You will find MRF (Motorola) or 2SC (Toshiba or other Japanese mfg)
transistors.

I'm not sure that wording is fair.

By definition, application notes are done by a semiconductor manufacturer
to sell the devices. They aren't selling design, they are selling the
transistors or ICs. If an application note sells more devices, then
it's a success. Note that in many cases for ICs, there is a fairly fixed
means of using the IC, which was seen by the manufacturer from the start.
If they didn't show you how the IC was intended to be used, then the IC
isn't of much use.

If semiconductor manufacturers were expecting credit and/or royalties,
they'd either not be giving out the application notes.

Michael VE2BVW


Well Helge is not here to defend himself -- he passed away at his home in
Phoenix, Arizona, January 16, 1996. He was 63

Motorola is just down the road from where I live (an influence for my
career).
In the 1970s Motorola did have PC board layouts as part of their application
notes.
Today, you can legally purchase PC boards from some of these original
Motorola application notes from CCI.
http://www.communication-concepts.com/

I understand your point and I am talking about today's IC design work.
At this time (early 1970s), all of Helge's work was ground breaking
(patents) for RF amplifier transistors & proper applications.
The issue was concerning usage of Motorola's application notes -- it
included trademark infringement - where the law is very specific.
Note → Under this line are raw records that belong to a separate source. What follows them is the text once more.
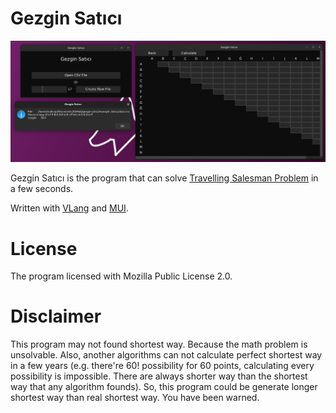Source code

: # Gezgin Satıcı

![Gezgin Satıcı](./assets/ss.png)

Gezgin Satıcı is the program that can solve [Travelling Salesman Problem](https://en.wikipedia.org/wiki/Travelling_salesman_problem) in a few seconds.

Written with [VLang](https://vlang.io) and [MUI](https://github.com/malisipi/mui).

# License

The program licensed with Mozilla Public License 2.0.

# Disclaimer

This program may not found shortest way. Because the math problem is unsolvable. Also, another algorithms can not calculate perfect shortest way in a few years (e.g. there're 60! possibility for 60 points, calculating every possibility is impossible. There are always shorter way than the shortest way that any algorithm founds). So, this program could be generate longer shortest way than real shortest way. You have been warned.

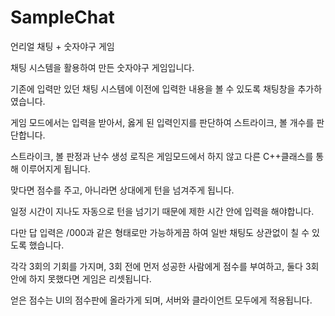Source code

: # SampleChat
 언리얼 채팅 + 숫자야구 게임

채팅 시스템을 활용하여 만든 숫자야구 게임입니다.

기존에 입력만 있던 채팅 시스템에 이전에 입력한 내용을 볼 수 있도록 채팅창을 추가하였습니다.

게임 모드에서는 입력을 받아서, 옳게 된 입력인지를 판단하여 스트라이크, 볼 개수를 판단합니다.

스트라이크, 볼 판정과 난수 생성 로직은 게임모드에서 하지 않고 다른 C++클래스를 통해 이루어지게 됩니다.

맞다면 점수를 주고, 아니라면 상대에게 턴을 넘겨주게 됩니다.

일정 시간이 지나도 자동으로 턴을 넘기기 때문에 제한 시간 안에 입력을 해야합니다.

다만 답 입력은 /000과 같은 형태로만 가능하게끔 하여 일반 채팅도 상관없이 칠 수 있도록 했습니다.

각각 3회의 기회를 가지며, 3회 전에 먼저 성공한 사람에게 점수를 부여하고, 둘다 3회안에 하지 못했다면 게임은 리셋됩니다.

얻은 점수는 UI의 점수판에 올라가게 되며, 서버와 클라이언트 모두에게 적용됩니다.



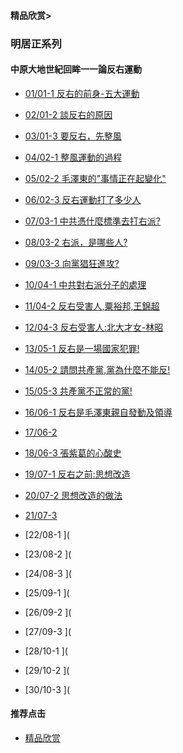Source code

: #### 精品欣赏>

### 明居正系列
#### 中原大地世紀回眸一一論反右運動

- [01/01-1 反右的前身-五大運動](https://youtu.be/xNkS9JgWReI)
- [02/01-2 談反右的原因](https://youtu.be/RsjlkU2-QME)
- [03/01-3 要反右，先整風](https://youtu.be/xpBaFY5y5U8)

- [04/02-1 整風運動的過程](https://youtu.be/yqW_NrY0ELc)
- [05/02-2 毛澤東的"事情正在起變化"](https://youtu.be/FeAKiIWJWIk)
- [06/02-3 反右運動打了多少人](https://youtu.be/h1tV9EZp11w)

- [07/03-1  中共憑什麼標準去打右派?](https://youtu.be/WYG4eQQBKc0)
- [08/03-2 右派，是哪些人?](https://youtu.be/NLLERjFS8ps)
- [09/03-3 向黨猖狂進攻?](https://youtu.be/AsU2f29rGNU)

- [10/04-1 中共對右派分子的處理](https://youtu.be/9elA2Xc5Jbw)
- [11/04-2 反右受害人,粟裕邦,王錦超](https://youtu.be/9aSZWa9pUAU)
- [12/04-3 反右受害人:北大才女-林昭](https://youtu.be/ugXdgDSxDGs)

- [13/05-1 反右是一場國家犯罪!](https://youtu.be/xjauayAn8qg)
- [14/05-2 請問共產黨,黨為什麼不能反!](https://youtu.be/3mV424WjnyU)
- [15/05-3 共產黨不正常的黨!](https://youtu.be/pb5ZZCqrC3s)

- [16/06-1  反右是毛澤東親自發動及領導](https://youtu.be/O4izLOI5d2U)
- [17/06-2     ](https://youtu.be/C5_fpAF6BCc)
- [18/06-3 張紫葛的心酸史](https://youtu.be/9OrfK4IEEc0)

- [19/07-1 反右之前:思想改造](https://youtu.be/xAII4f4BOEE)
- [20/07-2 思想改造的做法](https://youtu.be/NeW8bR8fLjo)
- [21/07-3    ](https://youtu.be/iEQBmQy5hJ8)

- [22/08-1    ](
- [23/08-2    ](
- [24/08-3    ](

- [25/09-1    ](
- [26/09-2    ](
- [27/09-3    ](

- [28/10-1     ](
- [29/10-2     ](
- [30/10-3     ](


#### 推荐点击
- [精品欣赏](https://summer200.github.io/content/main)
When I was doing part-time work during college (1970s), a mobile solid-state
amplifiers began to appear for the CB service.
A few of these landed on my bench from the owner --- with a note "see what
is wrong with it". (One rattled due to the exploded core of the output
transformer !)
Many of these the PC board maker failed to remove Motorola's name and
trademark (on the original PC artwork in the notes) from the boards!
BTW, Intel would keep a board copier in courts for decades -- if this happen
today with their motherboards.

It is my understanding that Motorola received a number of calls (consumer
complaints, etc.) about these -- but it was not their manufacturing!
Legal and marketing departments get quite upset about these issues.

Although I never saw an official Motorola statement from that period -- many
of these clones/copies quickly disappeared in mid to late 1970s
The Palomar/Boomer/"made in my Texas backyard" amplifier designs are the
ones copied these days (without bias).